Increasingly and, possibly, more importantly, luxury brands also need to express a point of view on sustainability. While a pro-sustainability attitude is growing slowly in Japan, it is one of the critical priorities for global luxury fashion.

Beyond aspiration and personal expression, approachability, connection, and warmth are increasingly important. In this respect, the brands will always leverage advantage with their owned channels. However, it places a lot of pressure on the brands to create a superlative experience and on the staff that run their boutiques and concessions or interact online to deliver the fabled omotenashi. As the insurance industry knows well, there is no better way of managing a complicated relationship with journeys over multiple channels with a customer than assigning a single agent. Perhaps this is a model that luxury brands in the world may seek to emulate.

In the near future, the brands that cut through and engage the Japanese market will be those that reinforce their historical essence and oeuvre with a razor-sharp understanding of current trends. They will also understand that intimacy with a brand provides multiple occasions for that brand to come into our lives, but doing so without disrespect to their heritage. Successful luxury brands will prioritise their staff as ambassadors and socially skilled engagers. Taking cues from other industries such as insurance will provide some hints on how to help their buyers navigate the complication of the brand landscape and lead them to the products and experiences they want.

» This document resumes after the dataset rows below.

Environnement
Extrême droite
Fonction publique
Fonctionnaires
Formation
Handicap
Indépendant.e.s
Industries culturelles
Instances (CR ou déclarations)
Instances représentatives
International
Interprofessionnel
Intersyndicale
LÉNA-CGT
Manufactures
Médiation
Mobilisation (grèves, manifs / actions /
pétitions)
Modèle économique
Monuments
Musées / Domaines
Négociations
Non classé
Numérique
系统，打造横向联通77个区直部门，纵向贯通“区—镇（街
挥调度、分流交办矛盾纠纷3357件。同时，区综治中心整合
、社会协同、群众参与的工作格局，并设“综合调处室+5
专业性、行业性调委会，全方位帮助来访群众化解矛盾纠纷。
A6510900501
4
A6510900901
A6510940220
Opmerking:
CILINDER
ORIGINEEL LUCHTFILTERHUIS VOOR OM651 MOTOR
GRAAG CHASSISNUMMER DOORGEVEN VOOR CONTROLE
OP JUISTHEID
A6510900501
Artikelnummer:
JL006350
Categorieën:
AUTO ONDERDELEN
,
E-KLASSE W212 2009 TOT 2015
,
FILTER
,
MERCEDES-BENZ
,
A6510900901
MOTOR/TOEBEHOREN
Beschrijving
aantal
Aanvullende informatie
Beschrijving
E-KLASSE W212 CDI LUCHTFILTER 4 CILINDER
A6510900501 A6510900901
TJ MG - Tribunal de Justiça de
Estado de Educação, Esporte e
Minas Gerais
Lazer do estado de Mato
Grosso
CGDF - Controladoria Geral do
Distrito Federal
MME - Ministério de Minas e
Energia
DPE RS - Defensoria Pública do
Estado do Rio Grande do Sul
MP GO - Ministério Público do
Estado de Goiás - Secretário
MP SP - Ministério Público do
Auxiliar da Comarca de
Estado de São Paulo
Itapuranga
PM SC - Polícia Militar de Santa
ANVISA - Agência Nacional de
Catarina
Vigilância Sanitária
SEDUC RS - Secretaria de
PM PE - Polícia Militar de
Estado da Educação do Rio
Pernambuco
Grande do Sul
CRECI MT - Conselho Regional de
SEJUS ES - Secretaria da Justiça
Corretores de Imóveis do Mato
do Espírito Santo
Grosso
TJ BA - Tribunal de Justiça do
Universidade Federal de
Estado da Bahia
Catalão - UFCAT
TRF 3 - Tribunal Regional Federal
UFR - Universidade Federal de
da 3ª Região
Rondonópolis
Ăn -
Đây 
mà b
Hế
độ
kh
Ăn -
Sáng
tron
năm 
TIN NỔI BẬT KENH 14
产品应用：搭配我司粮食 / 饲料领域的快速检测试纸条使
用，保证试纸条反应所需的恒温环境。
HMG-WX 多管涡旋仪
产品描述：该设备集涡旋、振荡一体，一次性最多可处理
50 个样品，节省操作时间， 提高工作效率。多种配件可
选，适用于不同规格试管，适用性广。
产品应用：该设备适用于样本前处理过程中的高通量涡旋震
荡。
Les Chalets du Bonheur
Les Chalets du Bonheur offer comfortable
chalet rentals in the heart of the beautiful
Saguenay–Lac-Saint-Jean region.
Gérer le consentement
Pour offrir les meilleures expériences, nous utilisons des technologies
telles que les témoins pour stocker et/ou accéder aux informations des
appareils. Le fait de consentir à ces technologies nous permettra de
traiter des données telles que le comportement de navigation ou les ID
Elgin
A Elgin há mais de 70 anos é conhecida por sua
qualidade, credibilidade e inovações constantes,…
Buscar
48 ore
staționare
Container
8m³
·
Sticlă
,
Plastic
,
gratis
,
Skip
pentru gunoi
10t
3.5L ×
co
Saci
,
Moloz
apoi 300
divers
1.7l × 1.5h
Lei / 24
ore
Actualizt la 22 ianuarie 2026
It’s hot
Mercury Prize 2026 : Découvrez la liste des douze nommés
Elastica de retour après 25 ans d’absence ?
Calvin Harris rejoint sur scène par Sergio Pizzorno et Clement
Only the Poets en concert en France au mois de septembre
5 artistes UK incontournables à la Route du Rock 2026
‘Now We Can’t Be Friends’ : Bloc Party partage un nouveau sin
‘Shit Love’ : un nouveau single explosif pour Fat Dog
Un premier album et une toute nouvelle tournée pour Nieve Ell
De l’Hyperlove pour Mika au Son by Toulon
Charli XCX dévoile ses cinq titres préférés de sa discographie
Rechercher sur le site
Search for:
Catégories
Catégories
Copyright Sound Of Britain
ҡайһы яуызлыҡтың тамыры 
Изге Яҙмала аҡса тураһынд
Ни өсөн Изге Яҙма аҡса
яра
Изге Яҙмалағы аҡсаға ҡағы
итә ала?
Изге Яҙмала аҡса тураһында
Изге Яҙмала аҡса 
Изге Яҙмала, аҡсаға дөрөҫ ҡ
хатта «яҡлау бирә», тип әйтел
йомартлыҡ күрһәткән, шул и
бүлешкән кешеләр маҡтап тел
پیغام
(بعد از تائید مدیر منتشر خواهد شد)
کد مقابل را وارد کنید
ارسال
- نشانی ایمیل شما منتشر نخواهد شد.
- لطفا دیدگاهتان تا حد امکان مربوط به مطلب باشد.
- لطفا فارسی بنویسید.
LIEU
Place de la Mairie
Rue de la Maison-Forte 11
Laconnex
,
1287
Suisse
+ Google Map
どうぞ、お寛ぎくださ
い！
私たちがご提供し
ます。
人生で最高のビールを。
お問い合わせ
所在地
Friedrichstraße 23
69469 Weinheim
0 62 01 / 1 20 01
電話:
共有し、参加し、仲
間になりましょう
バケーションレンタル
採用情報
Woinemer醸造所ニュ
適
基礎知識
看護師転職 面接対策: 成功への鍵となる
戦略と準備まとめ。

Luxury brands need to find new ways to stay close and new ways to ‘be’. This will involve using enticement, teasing, warmth and welcoming to make their buyers feel safe and grounded in an increasingly complex technosphere. As Disney has for generations in Japan, competent luxury brands will stimulate, soothe and reassure – making their valued customer feel ‘right’ in the world. Playfulness is a relatively unexplored emotional territory in luxury that will help engage, especially younger buyers. It may be too much to say that infantilisation is the implicit emotional territory to pursue. Still, certainly, to take a leaf out of Tiffany’s book, it will not be the Japanese consumer’s mother’s luxury brand that will own the future.